Making a matrix singular, i have to make the determinant 0, why isn't this right?>

1. Oct 16, 2005

mr_coffee

Hello everyone i'm suppose to find a k, that will make this matrix singular, well i looked up what that ment, and it means i have to make the determinant 0. So i the matrix is:
-3 2 1
-9 8 3
(9+k) 2 0

so i found a random minor, say M13..
so i would have
-9 8
(9+k) 2

det = (-9)(2) - [8(9+k)] = -18 -72 -8k = -90 -8k;
so i want k to be 0, so i solve for k
-90 -8k = 0;
k = -90/8, i submitted it, and it was incorrect, any ideas why?

2. Oct 16, 2005

AKG

Why would making one of the minors 0 make the whole determinant 0? Did you even calculuate the determinant of your matrix? Basically, what you've done is taken:

a*det(A) - b*det(B) + c*det(C)

and said that if as long as one of det(A), det(B), or det(C) is zero, the whole thing is somehow zero. Clearly that's wrong. If the determinants of all the minors were zero, then you'd be fine, but you can't just show one of them to be zero and think that it does anything.

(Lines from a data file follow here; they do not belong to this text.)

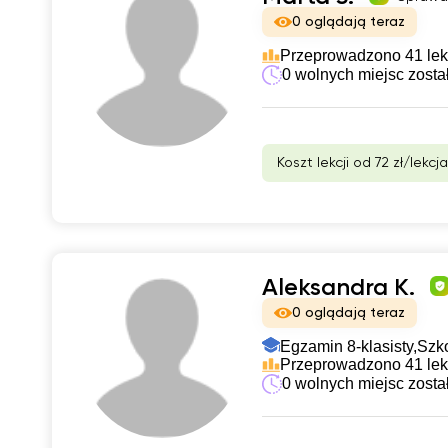
0 oglądają teraz
Przeprowadzono 41 lek
0 wolnych miejsc zosta
Koszt lekcji od 72 zł/lekcja
Aleksandra K.
0 oglądają teraz
Egzamin 8-klasisty,
Szk
Przeprowadzono 41 lek
0 wolnych miejsc zosta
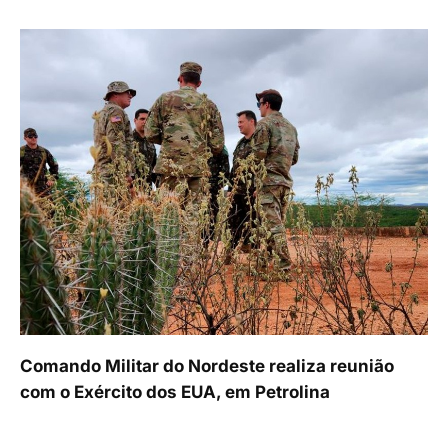
Comando Militar do Nordeste realiza reunião
com o Exército dos EUA, em Petrolina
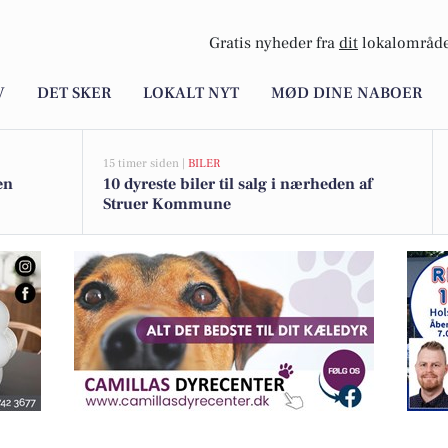
Gratis nyheder fra
dit
lokalområde
V
DET SKER
LOKALT NYT
MØD DINE NABOER
15 timer siden |
BILER
en
10 dyreste biler til salg i nærheden af
Struer Kommune
D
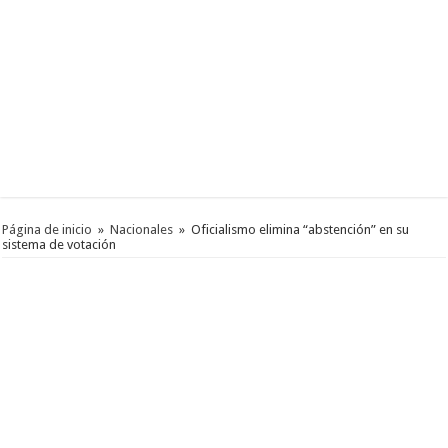
Página de inicio
»
Nacionales
»
Oficialismo elimina “abstención” en su
sistema de votación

A matrix is singular when its rows and/or columns are linearly dependent. The easiest way to do this is to make two rows or two columns scalar multiples of each other.

3. Oct 16, 2005

Muzza

You need to work out the determinant of the entire matrix, not just one of its minors.

4. Oct 16, 2005

Fermat

The determinant to be zero is the whole determinant. The det of A.

Work out the det of A with the elements given and equate that to zero.

5. Oct 16, 2005

mr_coffee

ohh my bad, i don't know why I thought that, too much coffee. Thanks it worked out great!